• **WHAT YOU HAVE TO DO**: Copy out every line of the listing in which "Курсы" appears.

• **EXTRACTED INFORMATION**:
**********

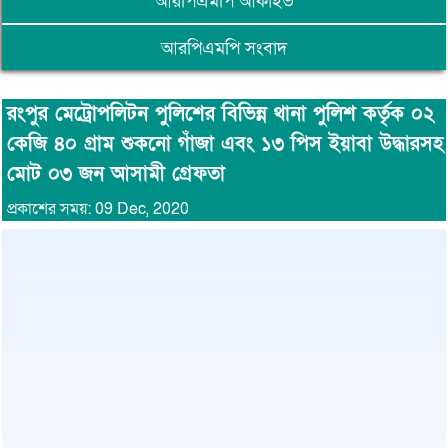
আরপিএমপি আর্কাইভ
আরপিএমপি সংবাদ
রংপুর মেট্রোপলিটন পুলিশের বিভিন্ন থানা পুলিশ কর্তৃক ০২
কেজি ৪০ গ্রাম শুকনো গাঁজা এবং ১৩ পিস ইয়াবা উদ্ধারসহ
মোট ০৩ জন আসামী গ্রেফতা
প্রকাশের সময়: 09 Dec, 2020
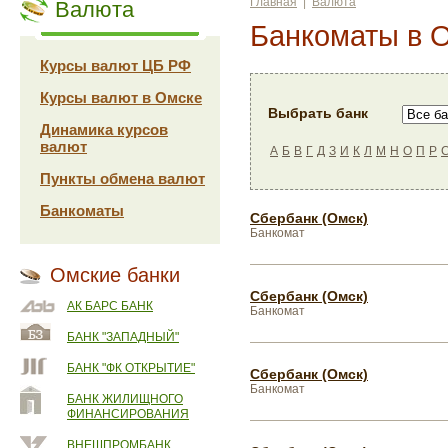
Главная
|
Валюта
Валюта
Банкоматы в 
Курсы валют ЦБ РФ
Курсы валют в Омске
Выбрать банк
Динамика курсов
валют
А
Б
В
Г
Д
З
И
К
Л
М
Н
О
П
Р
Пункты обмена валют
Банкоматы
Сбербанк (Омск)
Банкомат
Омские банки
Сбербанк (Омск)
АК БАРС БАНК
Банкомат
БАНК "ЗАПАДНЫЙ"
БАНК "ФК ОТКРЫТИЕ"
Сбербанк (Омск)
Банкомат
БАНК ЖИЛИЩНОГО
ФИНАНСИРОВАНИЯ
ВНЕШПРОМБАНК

**********

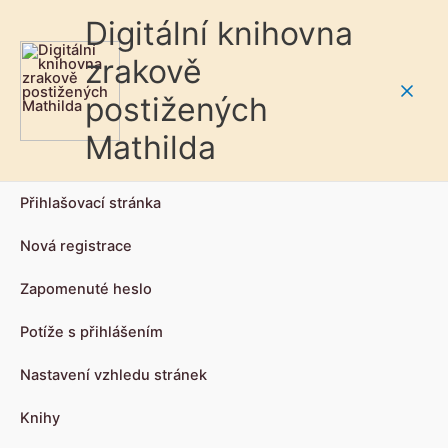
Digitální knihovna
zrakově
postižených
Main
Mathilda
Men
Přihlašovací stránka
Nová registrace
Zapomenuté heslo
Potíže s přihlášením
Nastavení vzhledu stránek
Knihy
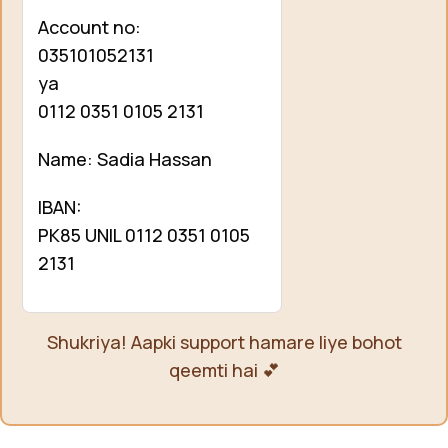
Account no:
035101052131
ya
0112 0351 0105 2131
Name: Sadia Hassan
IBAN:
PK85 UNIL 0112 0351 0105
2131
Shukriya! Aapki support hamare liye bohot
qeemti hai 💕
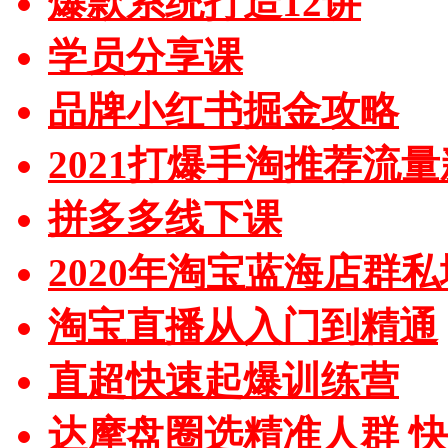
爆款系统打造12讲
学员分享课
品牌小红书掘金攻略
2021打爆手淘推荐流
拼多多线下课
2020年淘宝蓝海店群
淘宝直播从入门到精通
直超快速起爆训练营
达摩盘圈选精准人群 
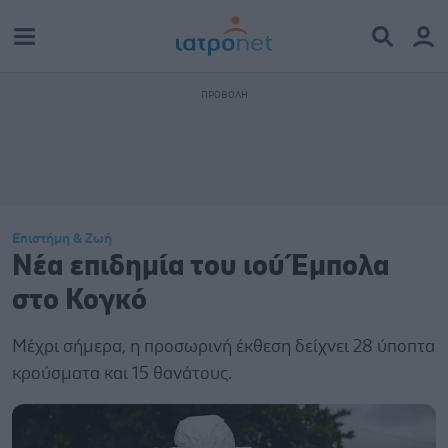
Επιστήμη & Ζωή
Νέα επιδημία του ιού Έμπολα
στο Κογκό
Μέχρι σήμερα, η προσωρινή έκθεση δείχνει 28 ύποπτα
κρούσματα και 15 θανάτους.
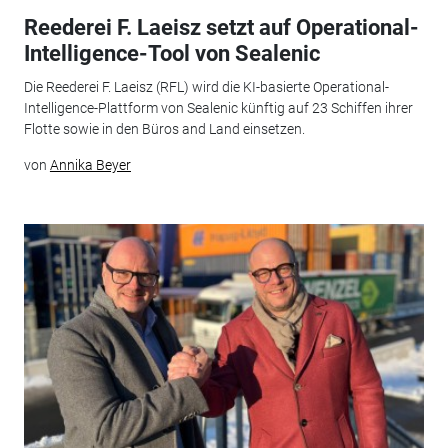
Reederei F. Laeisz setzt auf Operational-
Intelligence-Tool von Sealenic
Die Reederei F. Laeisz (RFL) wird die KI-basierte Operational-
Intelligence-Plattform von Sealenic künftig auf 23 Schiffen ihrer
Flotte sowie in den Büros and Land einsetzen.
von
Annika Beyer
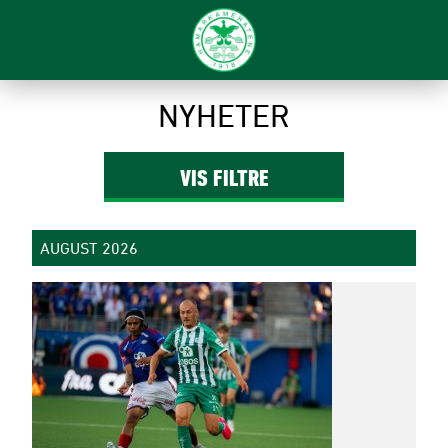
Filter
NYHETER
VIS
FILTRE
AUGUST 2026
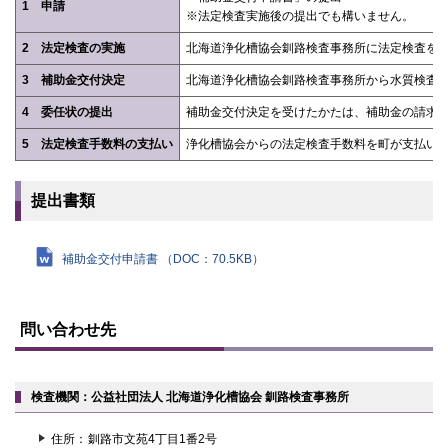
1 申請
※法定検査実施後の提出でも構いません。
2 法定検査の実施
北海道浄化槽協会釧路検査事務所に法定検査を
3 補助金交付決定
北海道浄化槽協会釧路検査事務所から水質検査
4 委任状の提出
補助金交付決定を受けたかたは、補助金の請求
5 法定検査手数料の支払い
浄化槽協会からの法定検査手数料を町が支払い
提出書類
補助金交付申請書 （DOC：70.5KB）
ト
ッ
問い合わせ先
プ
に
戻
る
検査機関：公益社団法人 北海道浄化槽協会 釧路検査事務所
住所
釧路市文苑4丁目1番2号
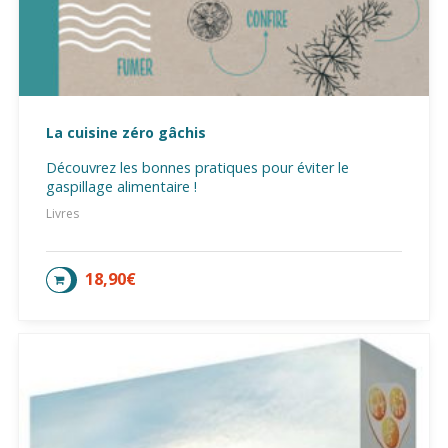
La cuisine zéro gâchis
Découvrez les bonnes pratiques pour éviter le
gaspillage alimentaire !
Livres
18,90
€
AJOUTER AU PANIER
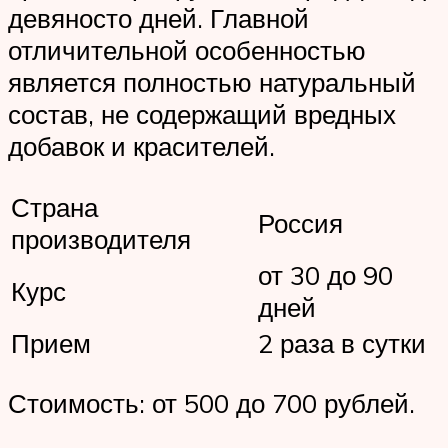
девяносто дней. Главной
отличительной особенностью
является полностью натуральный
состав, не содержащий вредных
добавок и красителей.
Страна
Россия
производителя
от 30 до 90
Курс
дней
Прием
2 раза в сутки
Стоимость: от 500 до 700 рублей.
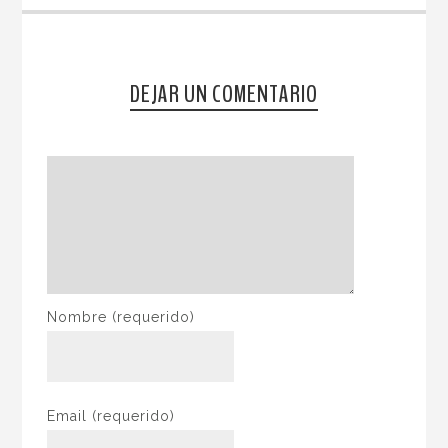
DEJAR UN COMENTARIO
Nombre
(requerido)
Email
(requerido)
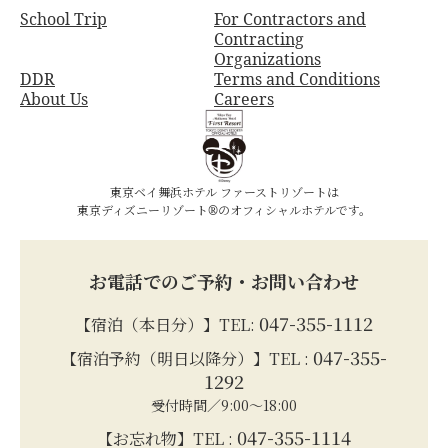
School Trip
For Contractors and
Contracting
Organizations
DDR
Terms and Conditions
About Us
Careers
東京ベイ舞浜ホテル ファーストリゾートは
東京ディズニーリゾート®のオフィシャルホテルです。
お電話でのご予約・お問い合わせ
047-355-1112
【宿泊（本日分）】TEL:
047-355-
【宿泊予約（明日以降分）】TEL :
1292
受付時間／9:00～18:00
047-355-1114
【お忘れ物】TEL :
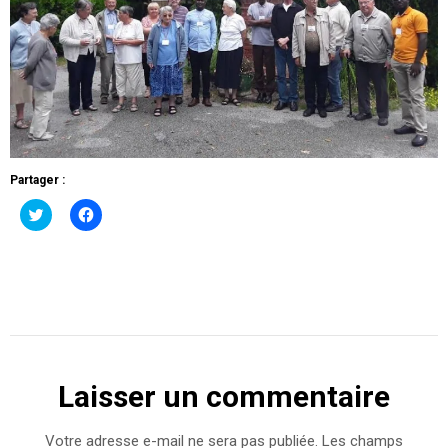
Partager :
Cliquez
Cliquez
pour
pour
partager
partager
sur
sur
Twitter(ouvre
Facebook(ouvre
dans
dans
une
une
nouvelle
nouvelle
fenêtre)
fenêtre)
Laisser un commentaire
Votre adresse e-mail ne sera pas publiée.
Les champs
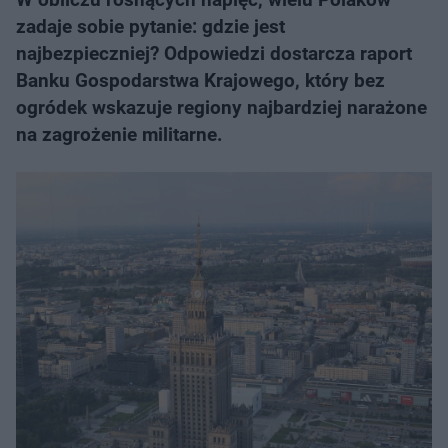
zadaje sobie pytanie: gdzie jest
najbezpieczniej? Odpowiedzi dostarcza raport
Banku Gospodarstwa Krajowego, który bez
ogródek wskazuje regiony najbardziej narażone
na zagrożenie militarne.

**********

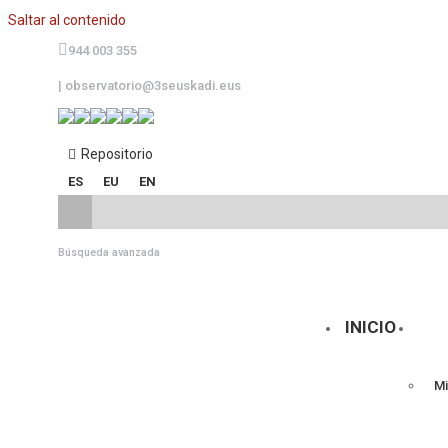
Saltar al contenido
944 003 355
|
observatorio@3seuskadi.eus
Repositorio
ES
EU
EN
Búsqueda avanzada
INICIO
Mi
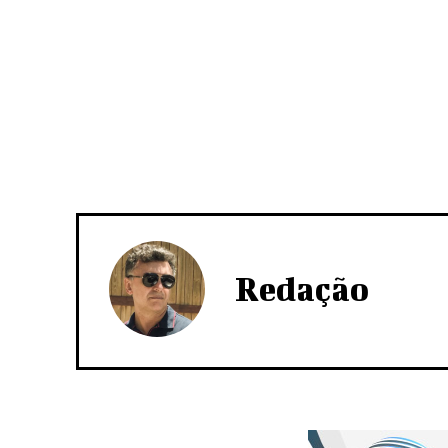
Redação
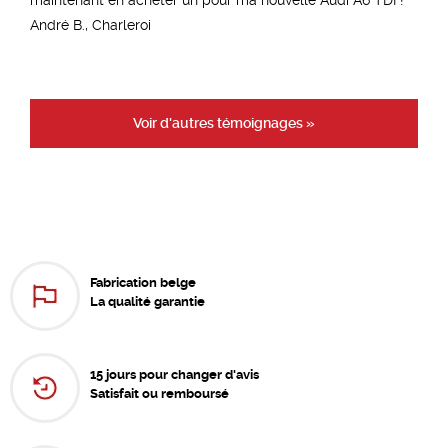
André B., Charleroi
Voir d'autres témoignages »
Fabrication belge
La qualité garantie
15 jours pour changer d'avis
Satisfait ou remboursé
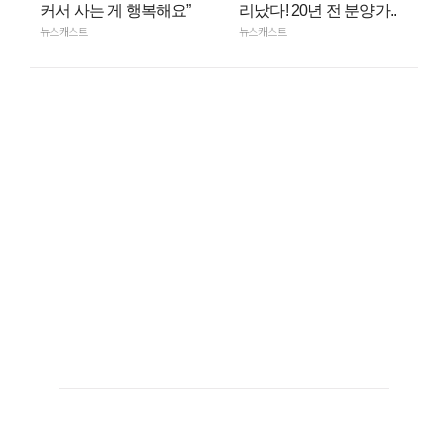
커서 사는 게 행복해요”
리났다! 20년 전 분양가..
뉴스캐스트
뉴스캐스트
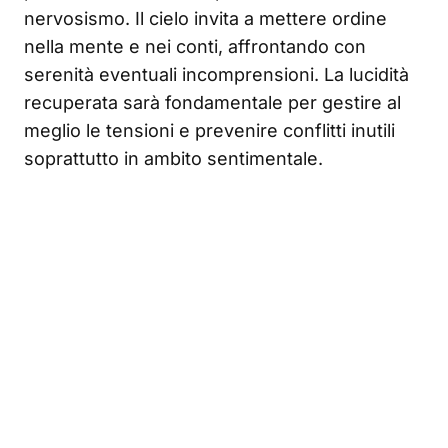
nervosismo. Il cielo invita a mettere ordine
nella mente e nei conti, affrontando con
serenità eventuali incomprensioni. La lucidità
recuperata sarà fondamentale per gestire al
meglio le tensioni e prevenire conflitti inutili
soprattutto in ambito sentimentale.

**********

• **EXPECTED ANSWER**:
Курсы валют ЦБ РФ
Курсы валют в Омске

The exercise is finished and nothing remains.